Освободив ее от одежды, Стефан приник к губам, но задерживаться не стал и, пробежав вниз по шее, спустился к набухшим бутонам грудей. Она отозвалась стоном наслаждения и выгнула спину, но он только улыбнулся и продолжил путь через живот.
Какая же она нежная, хрупкая, изящная. Как цветок жасмина.
Погладив атласные изгибы бедер, Стефан потянул вниз шелковые чулки и, стащив, бросил их на пол.
Теперь она предстала перед ним во всей своей потрясающей красоте — нагая, соблазнительная, волнующая, с сияющими под косыми лучами солнца золотистыми локонами.

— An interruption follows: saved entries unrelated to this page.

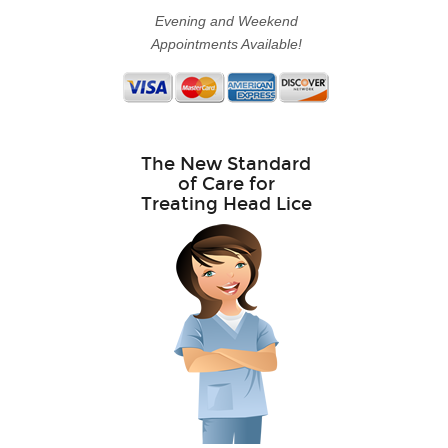
Evening and Weekend
Appointments Available!
The New Standard
of Care for
Treating Head Lice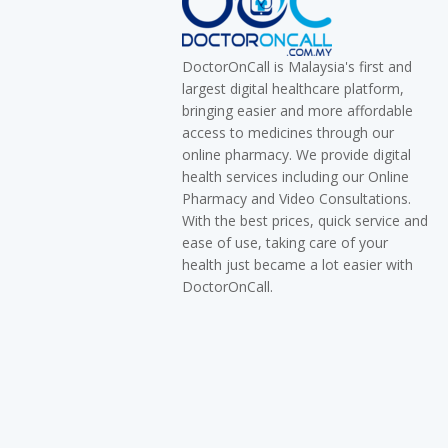
DoctorOnCall is Malaysia's first and
largest digital healthcare platform,
bringing easier and more affordable
access to medicines through our
online pharmacy. We provide digital
health services including our Online
Pharmacy and Video Consultations.
With the best prices, quick service and
ease of use, taking care of your
health just became a lot easier with
DoctorOnCall.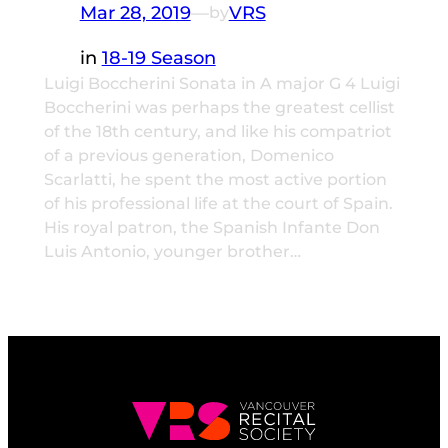
Mar 28, 2019
—
VRS
by
in
18-19 Season
Luigi Boccherini Sonata in A major G 4 Luigi
Boccherini was perhaps the greatest cellist
of the 18th century, and like his compatriot
of a previous generation, Domenico
Scarlatti, he spent the most active portion
of his professional life at the court of Spain.
His royal patron, the Spanish Infante Don
Luis Antonio, younger brother…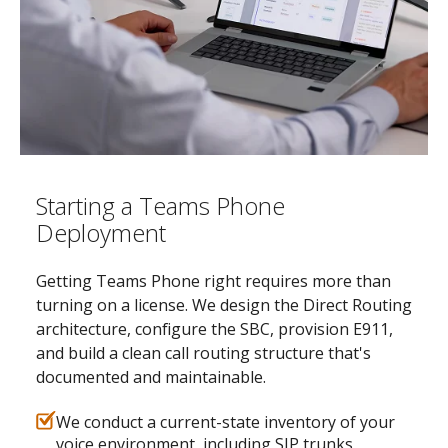
Starting a Teams Phone
Deployment
Getting Teams Phone right requires more than
turning on a license. We design the Direct Routing
architecture, configure the SBC, provision E911,
and build a clean call routing structure that's
documented and maintainable.
We conduct a current-state inventory of your
voice environment, including SIP trunks,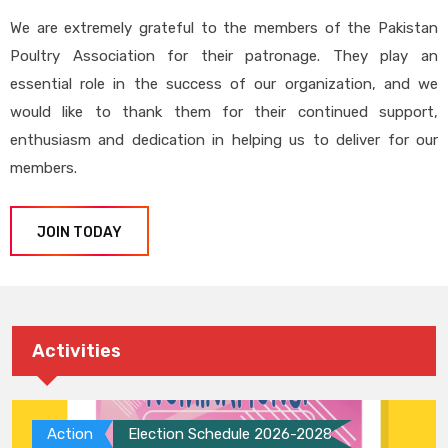
We are extremely grateful to the members of the Pakistan
Poultry Association for their patronage. They play an
essential role in the success of our organization, and we
would like to thank them for their continued support,
enthusiasm and dedication in helping us to deliver for our
members.
JOIN TODAY
Activities
Action
Election Schedule 2026-2028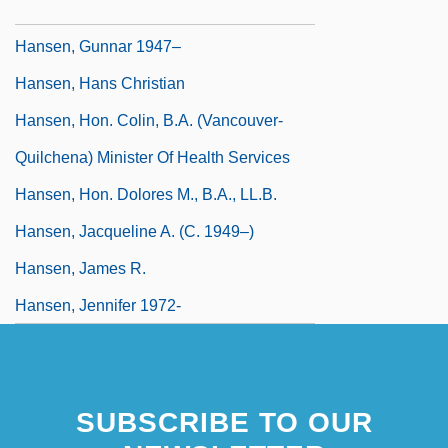
Hansen, Gerhard Henrik Armauer
Hansen, Gunnar 1947–
Hansen, Hans Christian
Hansen, Hon. Colin, B.A. (Vancouver-
Quilchena) Minister Of Health Services
Hansen, Hon. Dolores M., B.A., LL.B.
Hansen, Jacqueline A. (c. 1949–)
Hansen, James R.
Hansen, Jennifer 1972-
SUBSCRIBE TO OUR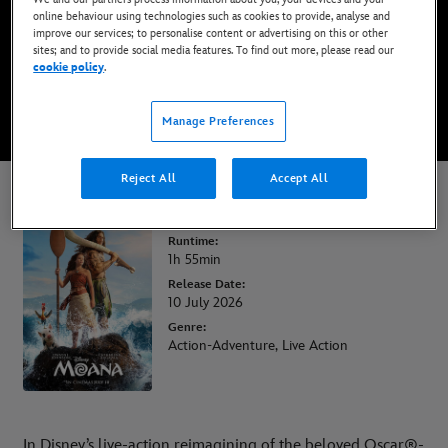
online behaviour using technologies such as cookies to provide, analyse and
improve our services; to personalise content or advertising on this or other
BOOK TICKETS
sites; and to provide social media features. To find out more, please read our
cookie policy
.
WATCH TRAILER
Manage Preferences
Reject All
Accept All
Moana
Runtime:
1h 55min
Release Date:
10 July 2026
Genre:
Action-Adventure, Live Action
In Disney’s live-action reimagining of the beloved Oscar®-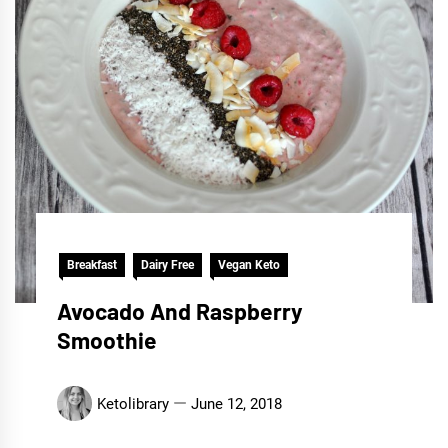
Breakfast
Dairy Free
Vegan Keto
Avocado And Raspberry
Smoothie
Ketolibrary
June 12, 2018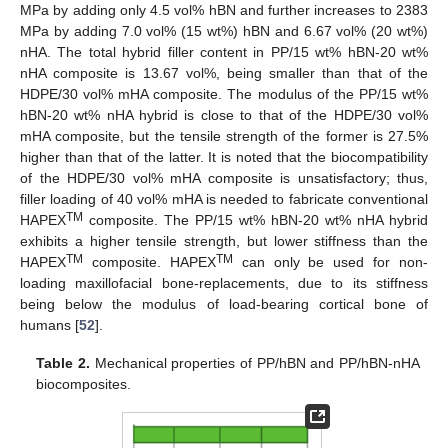
MPa by adding only 4.5 vol% hBN and further increases to 2383
MPa by adding 7.0 vol% (15 wt%) hBN and 6.67 vol% (20 wt%)
nHA. The total hybrid filler content in PP/15 wt% hBN-20 wt%
nHA composite is 13.67 vol%, being smaller than that of the
HDPE/30 vol% mHA composite. The modulus of the PP/15 wt%
hBN-20 wt% nHA hybrid is close to that of the HDPE/30 vol%
mHA composite, but the tensile strength of the former is 27.5%
higher than that of the latter. It is noted that the biocompatibility
of the HDPE/30 vol% mHA composite is unsatisfactory; thus,
filler loading of 40 vol% mHA is needed to fabricate conventional
TM
HAPEX
composite. The PP/15 wt% hBN-20 wt% nHA hybrid
exhibits a higher tensile strength, but lower stiffness than the
TM
TM
HAPEX
composite. HAPEX
can only be used for non-
loading maxillofacial bone-replacements, due to its stiffness
being below the modulus of load-bearing cortical bone of
humans [
52
].
Table 2.
Mechanical properties of PP/hBN and PP/hBN-nHA
biocomposites.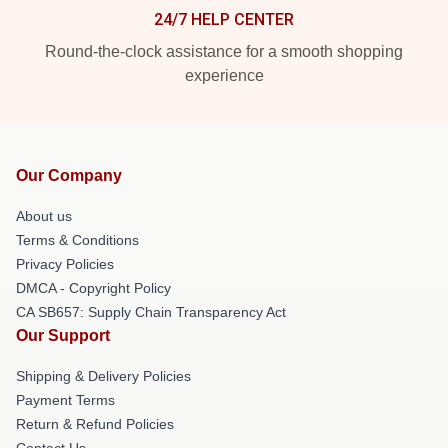
24/7 HELP CENTER
Round-the-clock assistance for a smooth shopping
experience
Our Company
About us
Terms & Conditions
Privacy Policies
DMCA - Copyright Policy
CA SB657: Supply Chain Transparency Act
Our Support
Shipping & Delivery Policies
Payment Terms
Return & Refund Policies
Contact Us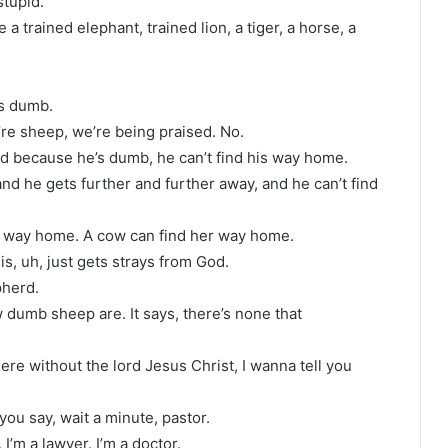
stupid.
a trained elephant, trained lion, a tiger, a horse, a
’s dumb.
re sheep, we’re being praised. No.
d because he’s dumb, he can’t find his way home.
and he gets further and further away, and he can’t find
is way home. A cow can find her way home.
is, uh, just gets strays from God.
pherd.
dumb sheep are. It says, there’s none that
here without the lord Jesus Christ, I wanna tell you
ou say, wait a minute, pastor.
I’m a lawyer. I’m a doctor.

Да, она была прекрасна. Но это не объясняло, почему так сжалось от тревожного чувства сердце. Как будто до сего момента в его жизни недоставало чего-то важного, может быть главного.
Отогнав беспокойную мысль, Стефан опустился к пальчикам ног и покрыл их легкими, скользящими поцелуями. Пальчики свернулись, как улитки, а Софья хихикнула от щекотки. Не обращая внимания на неподобающие звуки, он двинулся вверх и, дойдя до бедер, бережно сдвинул одну ногу с софы. Открывшийся вид заставил его замереть в восхищении. Другое открытие было столь же приятным: лоно уже пустило сок, и идущий от него густой аромат моментально вызвал мощный прилив желания.
Он так долго ждал этого момента. Ждал бессонными ночами, изнывая от распирающей его страсти. И вот теперь желание требовало удовлетворения, грозя выплеснуться еще до того, как он успеет насладиться сладким вкусом схватки.
Он провел языком по влажному, горячему лону и получил в награду приглушенный вскрик. Да, он хотел ее именно такой: теплой, влажной, томящейся от нетерпения.
Стефан продолжил сладкую пытку, не внимая ни стонам, ни мольбам. С безжалостностью палача он терзал благоухающий бутон, словно перебирая восхитительные лепестки, и, только убедившись, что она подошла к краю, передвинулся выше и навис над ней.